*Problem*.
Locate each line in the entries below that contains the string "qUnion" and copy every such line.

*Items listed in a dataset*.
- - - - -
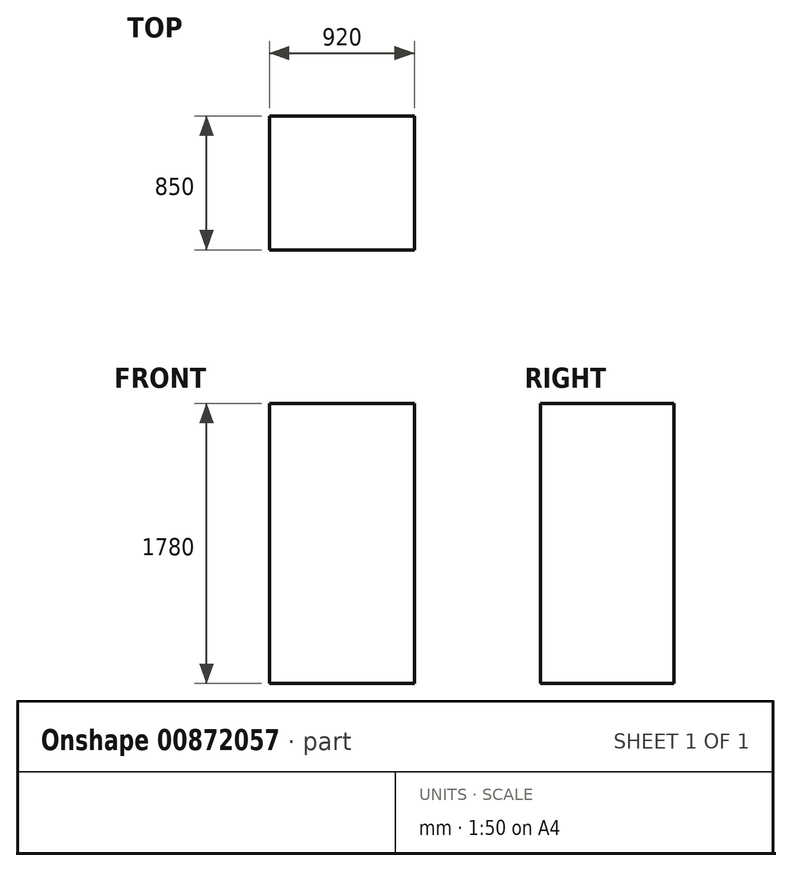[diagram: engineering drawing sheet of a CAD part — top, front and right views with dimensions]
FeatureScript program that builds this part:
annotation { "Feature Type Name" : "Feature", "Feature Type Description" : "" }
export const myFeature = defineFeature(function(context is Context, id is Id, definition is map)
    precondition{}
    {
        {
            var Q0;
            Q0=qCreatedBy(makeId("Top.planeOp"),FACE);
            var sketch = newSketch(context, id + "F0", { "sketchPlane" : qUnion([Q0])});
            skLineSegment(sketch, "E0.bottom", {"start": v(0, 0) * mm, "end": v(920, 0) * mm});
            skLineSegment(sketch, "E0.top", {"start": v(0, 850) * mm, "end": v(920, 850) * mm});
            skLineSegment(sketch, "E0.left", {"start": v(0, 0) * mm, "end": v(0, 850) * mm});
            skLineSegment(sketch, "E0.right", {"start": v(920, 0) * mm, "end": v(920, 850) * mm});
            skSolve(sketch);
        }
        {
            var Q0;
            Q0=qSketchRegion(id+"F0",true);
            extrude(context, id + "F1", {"entities" : qUnion([Q0]), "depth" : 1780 * mm, "offsetDistance" : 25 * mm});
        }
    });
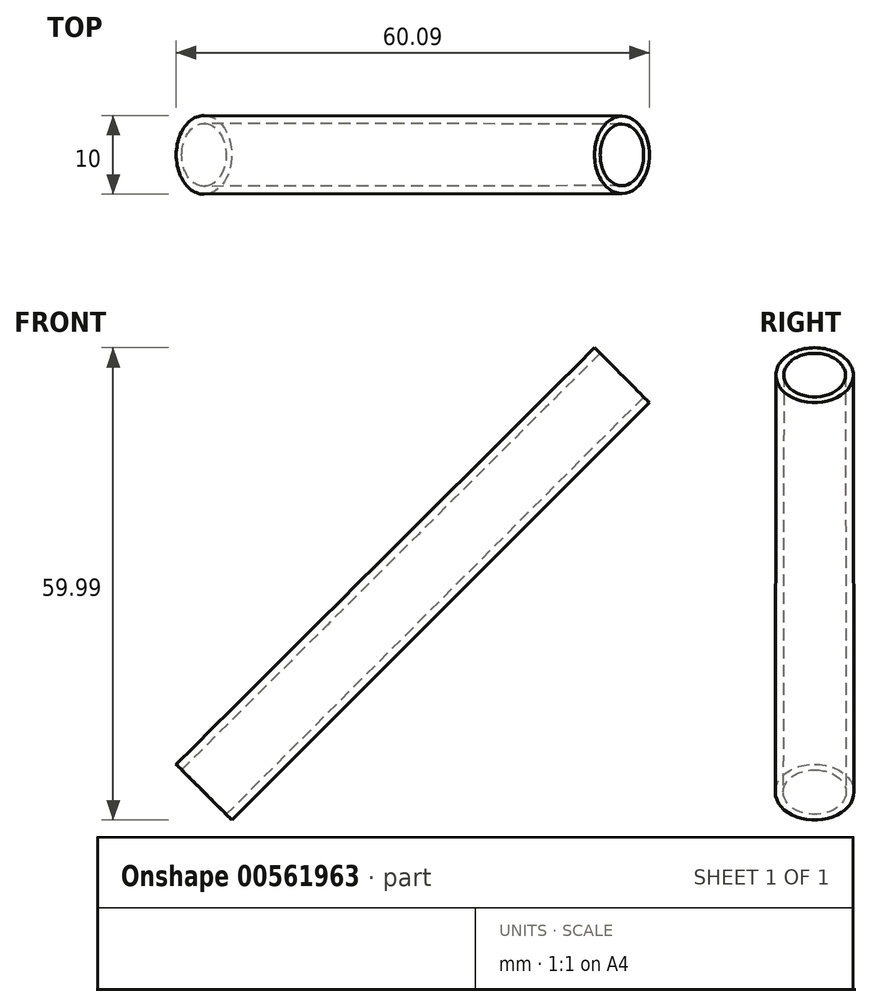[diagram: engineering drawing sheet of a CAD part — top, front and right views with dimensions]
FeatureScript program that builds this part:
annotation { "Feature Type Name" : "Feature", "Feature Type Description" : "" }
export const myFeature = defineFeature(function(context is Context, id is Id, definition is map)
    precondition{}
    {
        {
            var Q0;
            Q0=qCreatedBy(makeId("Front.planeOp"),FACE);
            var sketch = newSketch(context, id + "F0", { "sketchPlane" : qUnion([Q0])});
            skLineSegment(sketch, "E0", {"start": v(-44, -41.2) * mm, "end": v(9.03, 11.84) * mm});
            skLineSegment(sketch, "E1", {"start": v(9.03, 11.84) * mm, "end": v(9.73, 11.13) * mm});
            skLineSegment(sketch, "E2", {"start": v(9.73, 11.13) * mm, "end": v(-43.3, -41.9) * mm});
            skLineSegment(sketch, "E3", {"start": v(-43.3, -41.9) * mm, "end": v(-44, -41.2) * mm});
            skLineSegment(sketch, "E4", {"start": v(-46.9, -38.43) * mm, "end": v(5.7, 14.04) * mm, "construction": true});
            skSolve(sketch);
        }
        {
            var Q0;
            Q0=makeQuery(id+"F0.imprint","IMPRINT",FACE,{"disambiguationData":[TD([[makeQuery(id+"F0.imprint","IMPRINT",EDGE,{"derivedFrom":sQuery(id+"F0.wireOp",EDGE,"E0")}),-1.0]])]});
            var Q1;
            Q1=sQuery(id+"F0.wireOp",EDGE,"E4");
            revolve(context, id + "F1", {"entities" : qUnion([Q0]), "axis" : qUnion([Q1]), "revolveType" : RevolveType.FULL});
        }
    });
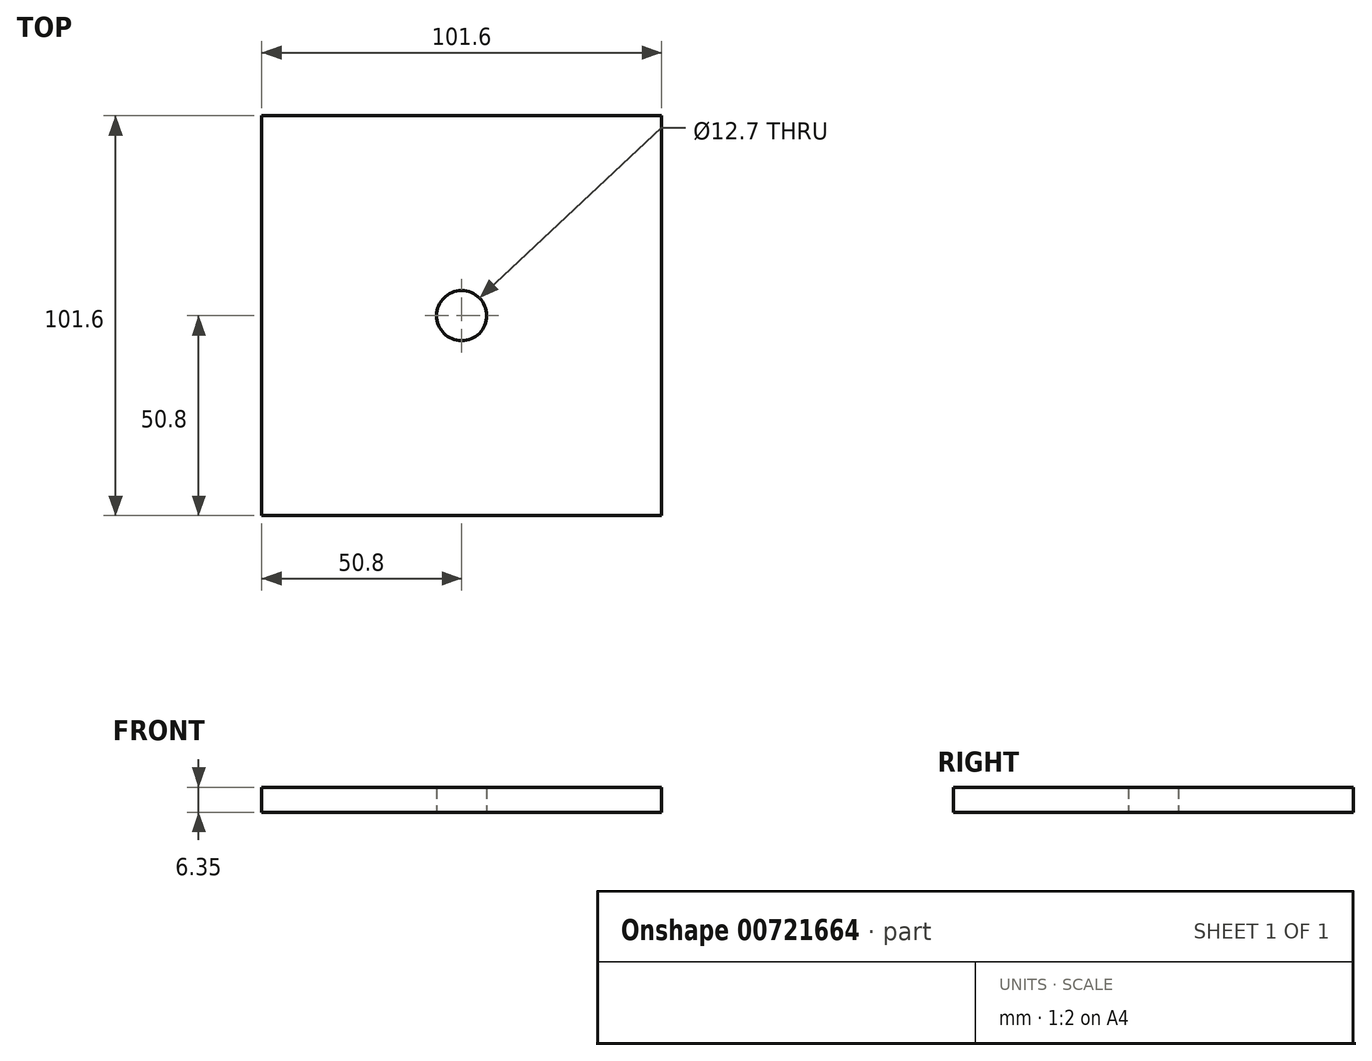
- - - - -
*Reply to the exercise*.
            var sketch = newSketch(context, id + "F0", { "sketchPlane" : qUnion([Q0])});
            extrude(context, id + "F1", {"entities" : qUnion([Q0]), "depth" : 1780 * mm, "offsetDistance" : 25 * mm});
            var sketch = newSketch(context, id + "F0", { "sketchPlane" : qUnion([Q0])});
            revolve(context, id + "F1", {"entities" : qUnion([Q0]), "axis" : qUnion([Q1]), "revolveType" : RevolveType.FULL});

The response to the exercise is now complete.